Algunos observadores creen que Pekín ha decidido presionar a Canberra a modo de advertencia, una vez que el nuevo presidente de Estados Unidos, Joe Biden, ha anunciado que Washington coordinará con sus aliados la política a seguir hacia la República Popular. Para otros, se trata de una manera de desviar la atención de otras acciones chinas, como la violación de derechos humanos en Xinjiang o la suspensión de la autonomía de Hong Kong. En cualquier caso, no faltan razones más concretas: Australia fue el primer país en prohibir la participación de Huawei y ZTE en sus redes de telecomunicaciones de quinta generación; ha aprobado leyes que persiguen la injerencia en su vida política (en respuesta a diversos episodios de intromisión de China); y no ha cesado en sus críticas a la política china con respecto a Taiwán o al mar de China Meridional. Flaco favor ha hecho a Canberra que esas medidas y críticas fueran valoradas por el secretario de Estado norteamericano, Mike Pompeo, como ejemplo de lo que debe hacerse frente a Pekín.
Han sido hechos con consecuencias. El mes pasado, en un inusual mensaje diplomático, un miembro de la embajada china en Australia detalló una lista de 14 quejas, sobre aquellos asuntos—incluidos los mencionados anteriormente—que han “envenenado” las relaciones entre ambas naciones. Pekín espera que Australia adopte “acciones concretas” si quiere reparar el daño causado y volver a una situación de normalidad, aunque el primer ministro Scott Morrison ya ha advertido que no cederá en los valores e intereses nacionales del país.
La escalada de tensión es interpretada como un mensaje por parte de China a quienes quieran seguir el camino de Australia.

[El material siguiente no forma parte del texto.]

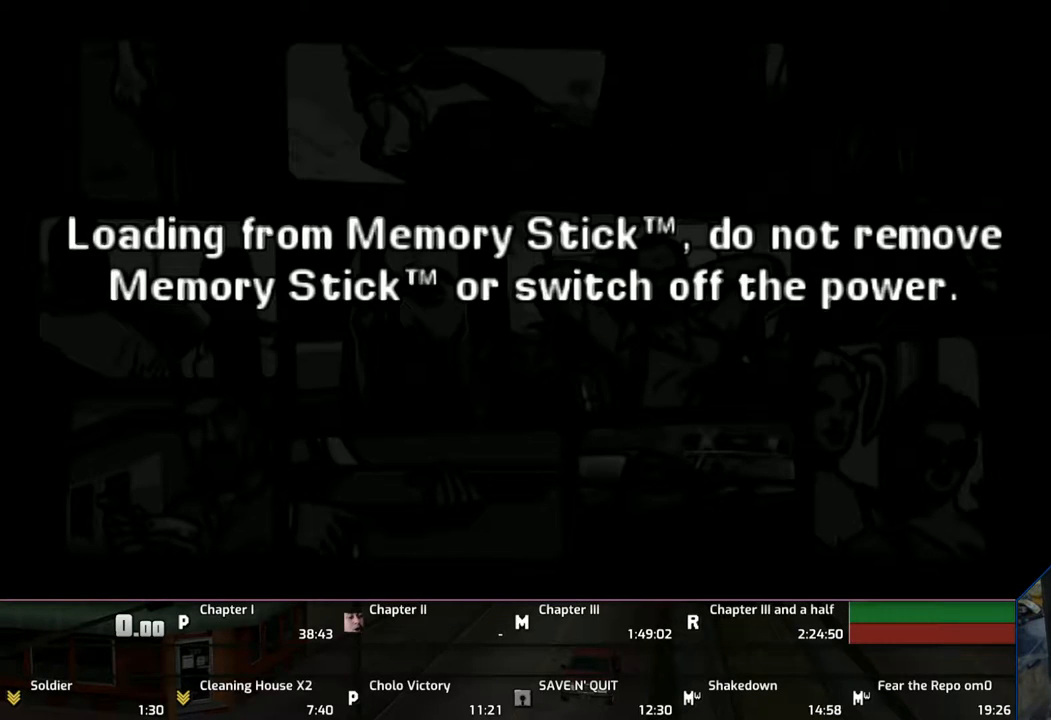
{"buttons": ["CROSS"], "left_stick": "center", "right_stick": "center", "events": [[17, "CROSS", "down"], [183, "CROSS", "up"], [217, "CROSS", "down"], [383, "CROSS", "up"], [417, "CROSS", "down"]]}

Pero quizá el problema no estriba tanto en las acciones de su gobierno sino en haber optado por una innecesaria provocación pública de Pekín. Lo que se hace pensando en que resulte políticamente “rentable” de cara a la opinión pública nacional, puede ser fuente de conflictos en el terreno diplomático; una lección que conocen bien la mayor parte de las naciones asiáticas cuyas economías dependen de su interdependencia con la República Popular.